[Assignment] Your answer should consist of each line from the data below that contains "tiếp".

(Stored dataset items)
+===+

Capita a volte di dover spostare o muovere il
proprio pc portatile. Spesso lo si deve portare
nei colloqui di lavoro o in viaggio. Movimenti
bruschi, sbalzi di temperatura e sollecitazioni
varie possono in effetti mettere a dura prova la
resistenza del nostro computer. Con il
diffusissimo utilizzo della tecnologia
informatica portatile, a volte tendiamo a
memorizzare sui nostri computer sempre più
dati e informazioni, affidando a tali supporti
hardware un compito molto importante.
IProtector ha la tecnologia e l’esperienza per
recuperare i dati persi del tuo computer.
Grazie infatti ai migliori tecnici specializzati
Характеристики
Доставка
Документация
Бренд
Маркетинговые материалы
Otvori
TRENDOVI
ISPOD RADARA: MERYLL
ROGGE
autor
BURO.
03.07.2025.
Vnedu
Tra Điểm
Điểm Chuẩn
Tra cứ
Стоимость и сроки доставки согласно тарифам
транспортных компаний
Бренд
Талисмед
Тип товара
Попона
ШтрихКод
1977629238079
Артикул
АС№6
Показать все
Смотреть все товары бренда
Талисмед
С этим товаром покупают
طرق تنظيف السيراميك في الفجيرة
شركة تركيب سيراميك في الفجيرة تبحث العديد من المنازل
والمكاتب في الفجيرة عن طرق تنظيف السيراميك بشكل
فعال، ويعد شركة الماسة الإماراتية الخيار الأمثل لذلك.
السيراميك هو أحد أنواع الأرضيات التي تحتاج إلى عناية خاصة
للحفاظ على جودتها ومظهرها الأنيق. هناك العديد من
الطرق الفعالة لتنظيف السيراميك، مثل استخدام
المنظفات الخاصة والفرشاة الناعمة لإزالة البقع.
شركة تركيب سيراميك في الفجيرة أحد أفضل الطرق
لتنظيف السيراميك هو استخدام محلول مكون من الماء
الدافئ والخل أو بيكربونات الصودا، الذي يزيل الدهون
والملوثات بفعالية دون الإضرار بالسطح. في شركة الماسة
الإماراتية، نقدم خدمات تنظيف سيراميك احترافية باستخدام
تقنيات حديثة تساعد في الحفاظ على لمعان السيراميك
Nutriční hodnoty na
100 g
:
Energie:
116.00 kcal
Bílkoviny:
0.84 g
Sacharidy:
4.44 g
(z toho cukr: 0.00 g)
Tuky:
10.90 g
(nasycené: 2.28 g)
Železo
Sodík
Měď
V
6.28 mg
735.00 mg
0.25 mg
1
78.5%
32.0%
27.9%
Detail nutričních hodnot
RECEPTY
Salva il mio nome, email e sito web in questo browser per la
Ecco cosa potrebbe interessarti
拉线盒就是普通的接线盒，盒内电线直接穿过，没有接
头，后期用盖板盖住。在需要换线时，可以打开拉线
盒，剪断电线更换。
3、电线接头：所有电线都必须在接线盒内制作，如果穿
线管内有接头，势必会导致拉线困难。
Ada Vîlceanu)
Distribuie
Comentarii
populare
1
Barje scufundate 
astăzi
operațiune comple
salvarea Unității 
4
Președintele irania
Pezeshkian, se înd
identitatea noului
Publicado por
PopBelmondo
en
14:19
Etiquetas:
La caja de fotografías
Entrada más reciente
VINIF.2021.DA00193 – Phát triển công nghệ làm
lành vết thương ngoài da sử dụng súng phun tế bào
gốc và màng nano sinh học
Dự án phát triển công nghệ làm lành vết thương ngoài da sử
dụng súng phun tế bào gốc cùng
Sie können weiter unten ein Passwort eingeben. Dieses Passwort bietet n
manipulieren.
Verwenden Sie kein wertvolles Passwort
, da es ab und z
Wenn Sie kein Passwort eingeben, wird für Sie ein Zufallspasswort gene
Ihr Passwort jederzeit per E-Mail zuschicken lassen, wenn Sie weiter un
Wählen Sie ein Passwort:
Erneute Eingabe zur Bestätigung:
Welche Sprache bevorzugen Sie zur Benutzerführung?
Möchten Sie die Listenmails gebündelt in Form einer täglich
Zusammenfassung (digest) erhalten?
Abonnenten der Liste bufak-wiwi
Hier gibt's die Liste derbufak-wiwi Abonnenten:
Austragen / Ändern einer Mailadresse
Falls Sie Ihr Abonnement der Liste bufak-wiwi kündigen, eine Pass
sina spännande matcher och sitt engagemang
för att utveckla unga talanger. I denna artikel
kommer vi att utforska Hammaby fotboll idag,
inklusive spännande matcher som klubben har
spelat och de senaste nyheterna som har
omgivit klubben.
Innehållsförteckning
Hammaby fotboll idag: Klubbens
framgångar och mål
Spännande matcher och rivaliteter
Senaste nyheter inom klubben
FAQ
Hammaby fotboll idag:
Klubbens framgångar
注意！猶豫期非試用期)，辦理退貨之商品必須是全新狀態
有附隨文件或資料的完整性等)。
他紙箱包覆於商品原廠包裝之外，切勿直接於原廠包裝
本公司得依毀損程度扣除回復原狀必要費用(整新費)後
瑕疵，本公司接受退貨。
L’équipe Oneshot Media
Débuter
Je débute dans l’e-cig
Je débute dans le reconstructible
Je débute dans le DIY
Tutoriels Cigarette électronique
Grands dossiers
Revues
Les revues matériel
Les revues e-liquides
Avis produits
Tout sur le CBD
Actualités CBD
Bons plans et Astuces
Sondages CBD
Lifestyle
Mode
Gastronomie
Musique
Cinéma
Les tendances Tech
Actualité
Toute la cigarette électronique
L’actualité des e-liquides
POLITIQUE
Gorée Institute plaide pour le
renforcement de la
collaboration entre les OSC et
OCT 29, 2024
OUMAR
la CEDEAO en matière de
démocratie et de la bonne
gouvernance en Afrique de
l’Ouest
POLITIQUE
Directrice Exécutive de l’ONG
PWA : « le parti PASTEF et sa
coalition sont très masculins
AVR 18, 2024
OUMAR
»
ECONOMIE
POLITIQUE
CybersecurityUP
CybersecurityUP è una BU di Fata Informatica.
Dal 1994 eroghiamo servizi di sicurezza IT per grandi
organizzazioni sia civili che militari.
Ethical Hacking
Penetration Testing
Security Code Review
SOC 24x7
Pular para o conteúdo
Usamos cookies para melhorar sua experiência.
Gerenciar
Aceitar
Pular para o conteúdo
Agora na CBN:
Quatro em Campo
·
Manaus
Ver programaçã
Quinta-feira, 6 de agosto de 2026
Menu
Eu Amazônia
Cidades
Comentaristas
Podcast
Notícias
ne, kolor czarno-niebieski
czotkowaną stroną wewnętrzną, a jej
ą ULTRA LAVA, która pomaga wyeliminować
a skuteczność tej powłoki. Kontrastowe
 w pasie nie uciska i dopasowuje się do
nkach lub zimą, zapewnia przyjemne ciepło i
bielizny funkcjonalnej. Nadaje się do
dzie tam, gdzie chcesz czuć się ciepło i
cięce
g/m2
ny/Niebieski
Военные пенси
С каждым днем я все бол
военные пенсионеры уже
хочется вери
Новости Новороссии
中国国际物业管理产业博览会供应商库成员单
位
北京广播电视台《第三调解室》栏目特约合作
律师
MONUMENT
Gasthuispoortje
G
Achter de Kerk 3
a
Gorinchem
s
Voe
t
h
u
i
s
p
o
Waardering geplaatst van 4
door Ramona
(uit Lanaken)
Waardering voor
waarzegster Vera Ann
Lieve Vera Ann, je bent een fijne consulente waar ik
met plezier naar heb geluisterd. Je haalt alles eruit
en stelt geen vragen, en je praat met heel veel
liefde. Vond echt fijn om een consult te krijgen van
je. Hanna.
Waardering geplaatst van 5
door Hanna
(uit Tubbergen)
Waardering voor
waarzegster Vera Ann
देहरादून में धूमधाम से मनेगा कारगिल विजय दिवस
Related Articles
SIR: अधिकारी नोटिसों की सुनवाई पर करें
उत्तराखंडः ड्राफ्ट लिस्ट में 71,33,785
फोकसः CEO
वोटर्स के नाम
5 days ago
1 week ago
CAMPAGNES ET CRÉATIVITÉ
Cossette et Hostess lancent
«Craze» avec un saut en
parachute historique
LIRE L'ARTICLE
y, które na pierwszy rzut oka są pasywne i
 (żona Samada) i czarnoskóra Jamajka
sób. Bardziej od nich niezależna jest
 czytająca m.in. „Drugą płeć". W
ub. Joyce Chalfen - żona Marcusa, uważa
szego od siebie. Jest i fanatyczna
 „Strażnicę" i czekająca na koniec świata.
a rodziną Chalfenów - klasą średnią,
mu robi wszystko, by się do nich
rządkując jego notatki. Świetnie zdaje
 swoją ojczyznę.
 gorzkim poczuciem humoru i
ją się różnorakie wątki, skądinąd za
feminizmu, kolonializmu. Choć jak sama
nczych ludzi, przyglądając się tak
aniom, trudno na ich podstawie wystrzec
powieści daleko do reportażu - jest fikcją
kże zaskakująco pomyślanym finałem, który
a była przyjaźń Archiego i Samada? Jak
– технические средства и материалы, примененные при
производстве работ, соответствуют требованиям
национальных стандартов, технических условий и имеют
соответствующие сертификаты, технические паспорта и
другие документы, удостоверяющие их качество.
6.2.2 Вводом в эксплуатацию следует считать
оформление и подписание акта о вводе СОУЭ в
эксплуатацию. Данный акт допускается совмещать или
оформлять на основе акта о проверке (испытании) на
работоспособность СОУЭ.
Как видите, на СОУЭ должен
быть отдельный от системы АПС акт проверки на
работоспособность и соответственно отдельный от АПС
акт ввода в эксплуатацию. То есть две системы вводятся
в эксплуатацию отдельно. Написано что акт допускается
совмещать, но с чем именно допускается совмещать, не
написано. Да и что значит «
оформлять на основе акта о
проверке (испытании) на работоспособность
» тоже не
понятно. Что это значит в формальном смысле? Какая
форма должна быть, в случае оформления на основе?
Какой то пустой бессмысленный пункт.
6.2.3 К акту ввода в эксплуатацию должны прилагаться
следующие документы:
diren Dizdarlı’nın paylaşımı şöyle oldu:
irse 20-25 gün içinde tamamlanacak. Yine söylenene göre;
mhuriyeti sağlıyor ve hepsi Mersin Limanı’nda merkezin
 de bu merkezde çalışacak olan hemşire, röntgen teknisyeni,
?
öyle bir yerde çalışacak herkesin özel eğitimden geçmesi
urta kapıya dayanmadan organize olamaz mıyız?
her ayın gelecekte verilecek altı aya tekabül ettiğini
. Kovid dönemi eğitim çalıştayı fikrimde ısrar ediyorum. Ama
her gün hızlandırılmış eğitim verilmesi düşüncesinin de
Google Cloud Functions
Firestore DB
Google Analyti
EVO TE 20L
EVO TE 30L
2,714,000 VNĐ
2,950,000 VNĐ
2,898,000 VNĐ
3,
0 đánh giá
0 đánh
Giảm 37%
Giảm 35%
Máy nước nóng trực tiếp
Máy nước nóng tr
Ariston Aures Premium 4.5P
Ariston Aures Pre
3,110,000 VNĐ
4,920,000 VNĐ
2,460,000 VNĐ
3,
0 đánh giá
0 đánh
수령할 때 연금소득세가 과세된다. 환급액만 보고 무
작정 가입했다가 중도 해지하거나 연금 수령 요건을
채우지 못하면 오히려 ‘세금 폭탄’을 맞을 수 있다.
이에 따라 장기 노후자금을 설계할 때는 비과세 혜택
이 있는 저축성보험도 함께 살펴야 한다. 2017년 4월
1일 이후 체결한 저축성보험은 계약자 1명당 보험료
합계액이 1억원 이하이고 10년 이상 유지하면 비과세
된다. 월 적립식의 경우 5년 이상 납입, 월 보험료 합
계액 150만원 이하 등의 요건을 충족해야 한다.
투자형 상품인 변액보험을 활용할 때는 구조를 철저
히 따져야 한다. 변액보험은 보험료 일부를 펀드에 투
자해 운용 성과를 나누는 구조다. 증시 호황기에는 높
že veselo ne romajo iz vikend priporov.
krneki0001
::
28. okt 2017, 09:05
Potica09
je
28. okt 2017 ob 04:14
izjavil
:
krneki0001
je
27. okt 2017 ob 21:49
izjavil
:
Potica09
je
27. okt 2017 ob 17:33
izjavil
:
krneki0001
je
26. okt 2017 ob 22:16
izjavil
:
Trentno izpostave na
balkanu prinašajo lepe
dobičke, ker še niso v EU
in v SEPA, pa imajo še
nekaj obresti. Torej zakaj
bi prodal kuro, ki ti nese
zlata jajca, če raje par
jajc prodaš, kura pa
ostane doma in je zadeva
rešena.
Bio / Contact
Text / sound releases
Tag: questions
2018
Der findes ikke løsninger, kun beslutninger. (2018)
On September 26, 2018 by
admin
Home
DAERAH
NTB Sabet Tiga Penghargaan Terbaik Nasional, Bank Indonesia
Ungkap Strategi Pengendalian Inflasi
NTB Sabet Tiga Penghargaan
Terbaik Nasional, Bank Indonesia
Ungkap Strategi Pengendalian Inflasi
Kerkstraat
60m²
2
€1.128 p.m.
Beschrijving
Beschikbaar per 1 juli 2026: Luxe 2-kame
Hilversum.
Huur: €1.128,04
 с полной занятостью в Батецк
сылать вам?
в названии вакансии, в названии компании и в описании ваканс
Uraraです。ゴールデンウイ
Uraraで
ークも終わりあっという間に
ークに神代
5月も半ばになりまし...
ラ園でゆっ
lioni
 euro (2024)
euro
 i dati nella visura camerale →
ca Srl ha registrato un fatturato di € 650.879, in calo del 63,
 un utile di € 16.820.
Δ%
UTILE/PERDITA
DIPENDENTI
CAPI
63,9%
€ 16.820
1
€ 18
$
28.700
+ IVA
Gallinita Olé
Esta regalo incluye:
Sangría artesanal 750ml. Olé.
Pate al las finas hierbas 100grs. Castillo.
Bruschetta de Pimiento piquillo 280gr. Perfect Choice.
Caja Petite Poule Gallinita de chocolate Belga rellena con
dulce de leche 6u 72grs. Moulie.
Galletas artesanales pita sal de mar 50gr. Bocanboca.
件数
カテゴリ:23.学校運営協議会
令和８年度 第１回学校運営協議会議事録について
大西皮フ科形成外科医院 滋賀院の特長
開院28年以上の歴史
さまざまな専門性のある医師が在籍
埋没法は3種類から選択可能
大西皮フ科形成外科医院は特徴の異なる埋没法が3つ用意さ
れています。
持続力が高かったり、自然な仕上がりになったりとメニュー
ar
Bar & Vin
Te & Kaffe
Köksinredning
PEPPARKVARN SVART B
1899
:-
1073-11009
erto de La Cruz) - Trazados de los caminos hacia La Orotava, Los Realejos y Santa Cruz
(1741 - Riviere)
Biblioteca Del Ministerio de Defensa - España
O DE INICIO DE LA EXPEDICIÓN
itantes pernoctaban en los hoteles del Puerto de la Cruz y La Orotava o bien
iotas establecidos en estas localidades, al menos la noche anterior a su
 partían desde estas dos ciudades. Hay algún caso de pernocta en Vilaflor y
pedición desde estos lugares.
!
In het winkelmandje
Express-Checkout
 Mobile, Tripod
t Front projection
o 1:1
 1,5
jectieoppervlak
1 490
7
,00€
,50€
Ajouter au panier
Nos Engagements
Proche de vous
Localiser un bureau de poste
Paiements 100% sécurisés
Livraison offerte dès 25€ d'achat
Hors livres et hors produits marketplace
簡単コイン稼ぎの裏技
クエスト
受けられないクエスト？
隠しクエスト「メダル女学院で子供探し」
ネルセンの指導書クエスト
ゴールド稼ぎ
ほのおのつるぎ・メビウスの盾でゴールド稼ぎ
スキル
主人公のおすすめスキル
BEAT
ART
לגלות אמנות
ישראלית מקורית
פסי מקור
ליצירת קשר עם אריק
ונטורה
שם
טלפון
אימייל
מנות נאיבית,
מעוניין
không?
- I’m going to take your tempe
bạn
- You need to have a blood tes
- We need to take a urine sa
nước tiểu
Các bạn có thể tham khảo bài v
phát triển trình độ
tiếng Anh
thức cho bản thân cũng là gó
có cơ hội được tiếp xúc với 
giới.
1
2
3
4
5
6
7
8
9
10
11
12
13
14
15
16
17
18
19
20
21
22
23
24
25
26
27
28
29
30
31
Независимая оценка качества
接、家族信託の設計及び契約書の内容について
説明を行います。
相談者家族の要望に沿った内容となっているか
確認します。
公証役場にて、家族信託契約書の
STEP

+===+

[Task solution]
Máy nước nóng trực tiếp
có cơ hội được tiếp xúc với 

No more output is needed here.